*Problema por resolver:*
En el fragmento sobre las visitas de adolescentes a las pinacotecas, ¿qué leen los chavales cuando se aproximan a los cuadros?

+++ Fragmento proporcionado +++

Quizá no exista espectáculo más deprimente y perturbador que la contemplación de esas expediciones de adolescentes que, capitaneadas por su profesor, visitan de vez en cuando nuestras pinacotecas. Mientras el profesor les explica no sé qué erudiciones pictóricas, los chavales se aproximan a los cuadros, para leer el rótulo donde se especifica la escena bíblica que representan. Con consternación, con desaliento, con resignada lástima, compruebo que esos muchachos no saben interpretar los motivos de la iconografía religiosa: Eva sucumbiendo a la tentación ofidia, el clamor de la sangre derramada por Caín, las faunas enciclopédicas recolectadas por Noé, el sacrificio fallido de Isaac, las lentejas de Esaú, los sueños del faraón interpretados por José, las siete plagas de Egipto, el maná que desciende como una nieve sutilísima, las tablas de piedra donde se esculpe la voz de Dios, las trompetas que debelaron los muros de Jericó, las asechanzas de Dalila, las decapitaciones de Goliath y Holofernes, los juicios prudentes de Salomón, las calamidades que afligieron a Job y hasta los episodios más divulgados de la vida de Jesús les resultan ininteligibles, porque nadie se ha preocupado de incorporarlos a su bagaje cultural.

+++ Registros proporcionados +++

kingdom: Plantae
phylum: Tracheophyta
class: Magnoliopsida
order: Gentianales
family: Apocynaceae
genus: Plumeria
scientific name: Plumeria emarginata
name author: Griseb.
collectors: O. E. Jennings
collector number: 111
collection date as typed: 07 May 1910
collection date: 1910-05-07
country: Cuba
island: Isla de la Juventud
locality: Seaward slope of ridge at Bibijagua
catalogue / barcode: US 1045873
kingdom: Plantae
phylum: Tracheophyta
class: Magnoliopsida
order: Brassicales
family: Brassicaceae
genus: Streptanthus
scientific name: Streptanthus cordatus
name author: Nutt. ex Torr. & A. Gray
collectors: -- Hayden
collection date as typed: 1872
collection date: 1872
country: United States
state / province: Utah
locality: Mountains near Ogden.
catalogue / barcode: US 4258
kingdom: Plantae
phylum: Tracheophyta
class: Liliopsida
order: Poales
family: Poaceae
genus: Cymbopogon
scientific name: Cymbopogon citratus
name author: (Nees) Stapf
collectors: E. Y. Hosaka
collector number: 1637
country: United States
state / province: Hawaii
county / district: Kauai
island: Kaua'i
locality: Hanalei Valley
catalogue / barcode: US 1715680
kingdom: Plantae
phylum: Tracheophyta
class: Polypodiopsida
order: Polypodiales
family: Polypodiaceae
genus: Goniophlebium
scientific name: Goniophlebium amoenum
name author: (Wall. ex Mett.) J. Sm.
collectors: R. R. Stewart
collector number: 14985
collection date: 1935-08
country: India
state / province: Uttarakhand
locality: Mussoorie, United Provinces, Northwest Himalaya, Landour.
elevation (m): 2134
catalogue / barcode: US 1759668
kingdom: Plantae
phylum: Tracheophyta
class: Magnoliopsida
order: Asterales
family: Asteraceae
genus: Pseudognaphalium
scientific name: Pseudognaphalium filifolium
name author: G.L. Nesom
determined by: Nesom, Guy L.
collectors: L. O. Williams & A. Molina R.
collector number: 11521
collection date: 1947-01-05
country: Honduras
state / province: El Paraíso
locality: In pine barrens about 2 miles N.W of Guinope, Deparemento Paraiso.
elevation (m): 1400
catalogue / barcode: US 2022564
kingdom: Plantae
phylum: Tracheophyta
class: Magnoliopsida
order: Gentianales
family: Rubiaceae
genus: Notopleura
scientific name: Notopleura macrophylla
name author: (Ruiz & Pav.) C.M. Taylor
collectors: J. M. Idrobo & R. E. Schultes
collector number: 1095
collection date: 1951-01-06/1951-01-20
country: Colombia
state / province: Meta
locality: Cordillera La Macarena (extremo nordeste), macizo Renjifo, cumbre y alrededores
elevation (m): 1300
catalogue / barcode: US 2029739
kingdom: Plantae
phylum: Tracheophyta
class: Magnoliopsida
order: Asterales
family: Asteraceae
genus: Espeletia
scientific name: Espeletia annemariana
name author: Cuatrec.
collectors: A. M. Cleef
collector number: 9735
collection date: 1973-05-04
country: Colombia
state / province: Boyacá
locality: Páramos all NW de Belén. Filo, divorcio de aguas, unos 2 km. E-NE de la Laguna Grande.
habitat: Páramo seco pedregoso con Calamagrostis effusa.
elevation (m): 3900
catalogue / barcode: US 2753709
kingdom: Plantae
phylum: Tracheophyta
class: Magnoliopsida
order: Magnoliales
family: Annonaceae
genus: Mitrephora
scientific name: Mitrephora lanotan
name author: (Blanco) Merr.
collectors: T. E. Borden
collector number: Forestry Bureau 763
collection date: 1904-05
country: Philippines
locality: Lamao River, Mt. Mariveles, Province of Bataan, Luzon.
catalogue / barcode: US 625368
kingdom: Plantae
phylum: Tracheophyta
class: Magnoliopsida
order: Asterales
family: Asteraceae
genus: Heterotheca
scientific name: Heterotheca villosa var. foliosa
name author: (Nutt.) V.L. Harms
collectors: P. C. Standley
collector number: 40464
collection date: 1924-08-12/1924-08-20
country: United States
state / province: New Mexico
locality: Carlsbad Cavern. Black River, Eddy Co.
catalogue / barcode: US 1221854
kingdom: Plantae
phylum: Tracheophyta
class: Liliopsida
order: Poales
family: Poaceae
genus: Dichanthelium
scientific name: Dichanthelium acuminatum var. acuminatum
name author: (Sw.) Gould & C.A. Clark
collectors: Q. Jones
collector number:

+++

*Resultado del ejercicio:*
Leen el rótulo donde se especifica la escena bíblica que representa cada cuadro.